From newshub.ccs.yorku.ca!ists!helios.physics.utoronto.ca!newshost.uwo.ca!torn.onet.on.ca!utgpu!cs.utexas.edu!zaphod.mps.ohio-state.edu!uwm.edu!linac!uchinews!tira!stephen Tue Jun  9 10:06:20 EDT 1992
Article 6033 of comp.ai.philosophy:
Newsgroups: comp.ai.philosophy
Path: newshub.ccs.yorku.ca!ists!helios.physics.utoronto.ca!newshost.uwo.ca!torn.onet.on.ca!utgpu!cs.utexas.edu!zaphod.mps.ohio-state.edu!uwm.edu!linac!uchinews!tira!stephen
>From: stephen@estragon.uchicago.edu (Stephen P Spackman)
Subject: Re: Hypothesis: I am a [sensory] Transducer
In-Reply-To: santas@inf.ethz.ch's message of 1 Jun 92 21:45:36 GMT
Message-ID: <STEPHEN.92Jun1235727@estragon.uchicago.edu>
Lines: 67
Sender: news@uchinews.uchicago.edu (News System)
Organization: University of Chicago CILS
References: <1992Jun1.023730.20079@Princeton.EDU> <1992Jun1.035818.6822@u.washington.edu>
	<STEPHEN.92Jun1004316@estragon.uchicago.edu>
	<1992Jun1.214536.2308@neptune.inf.ethz.ch>
Date: Tue, 2 Jun 1992 04:57:19 GMT

[hi!]
In article <1992Jun1.214536.2308@neptune.inf.ethz.ch> santas@inf.ethz.ch (Philip Santas) writes:
|I would say that the absence of an object defines a real world too.
|Think of the world before your birth. You were not there,
|even if we assume that the evolutionary path was leading to your creation.
|This world was very much real. 

When I imagine a tree falling in a forest, I can imagine it whistling
God Save the Queen. I can *imagine* the world before my birth, but I
cannot experience it. I'm not (nor ever was) embedded in it; for me,
it isn't real - or at least, no more real than plenty of other
possible worlds I can cook up with equal ease. Maybe, of course, you
are older than I am - but your information base is different from
mine, anyway.

Alright, I admit it, I come from a religious background, and I believe
in the indefeasibility and the irrelevance of an extratemporal
creation: whether the past "happened" is for me an immense
non-question. ONLY consistency models apply to it.

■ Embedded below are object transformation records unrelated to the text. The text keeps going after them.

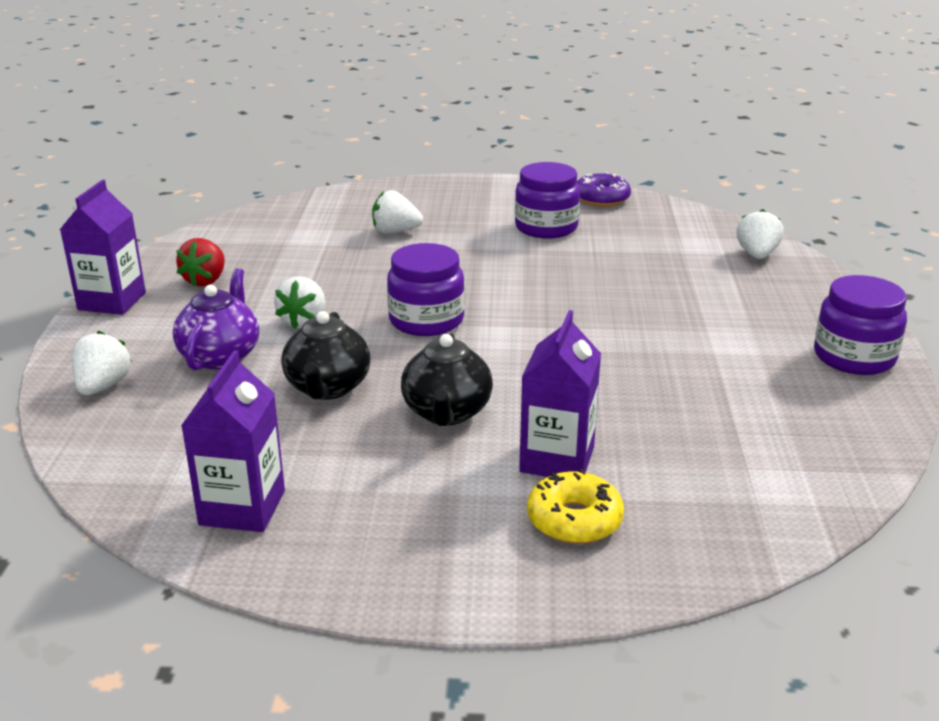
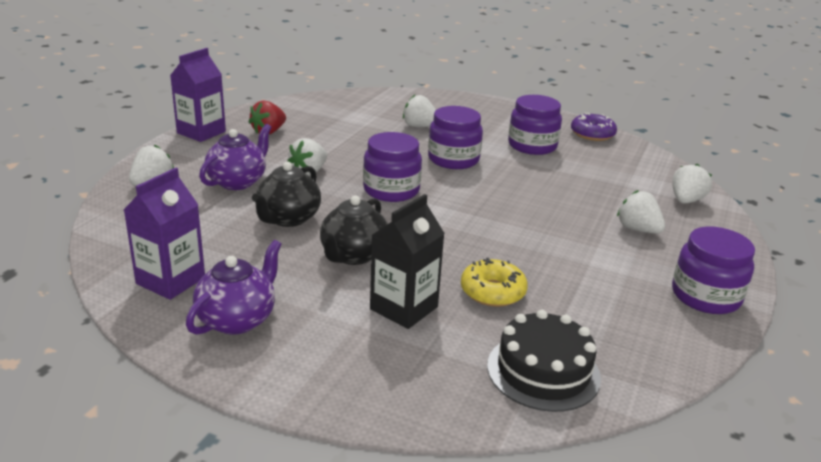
camera: 20 degrees right, 0 degrees up
purple carton [519,310,601,477] -> black carton [370,194,445,329]
yellow donut [527,469,624,544] -> yellow donut moved to [461,258,528,307]
none -> purple teapot [186,240,282,335]
none -> purple jar [428,106,483,169]
none -> black cake [487,310,601,412]
none -> white strawberry [617,190,665,234]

|On the other hand you can have _identical_ impressions of your environment
|while living in different realities, simply because you cannot process
|or grasp the whole reality. Newtonian theory can be sufficient for two worlds
|which obey or not obey to the principles of relativity (in the one case it is 
|the limit humans can understand, in the other it is the general rule)

Or we can define those as the same world, the same reality. Probably
healthier, and more along the lines that physics has been persuing of
late.

|>[Actually it's a little trickier because there are multiple
|>information channels linking two people, even - especially - when the
|>two people are identical. There are some amusing pathologies that can
|>be constructed; a neat one person case is the upside-down glasses
|>experiment; for the two-person case - have you ever had the experience
|>of body-map crossover with (say) a lover, when you can't figure out
|>who some piece of anatomy belongs to?]
|
|But after enough practising you can distinguish your parts from the others.

That's a profoundly interesting fact, because it isn't a necessary
characteristic of such systems, from the mathematical perspective.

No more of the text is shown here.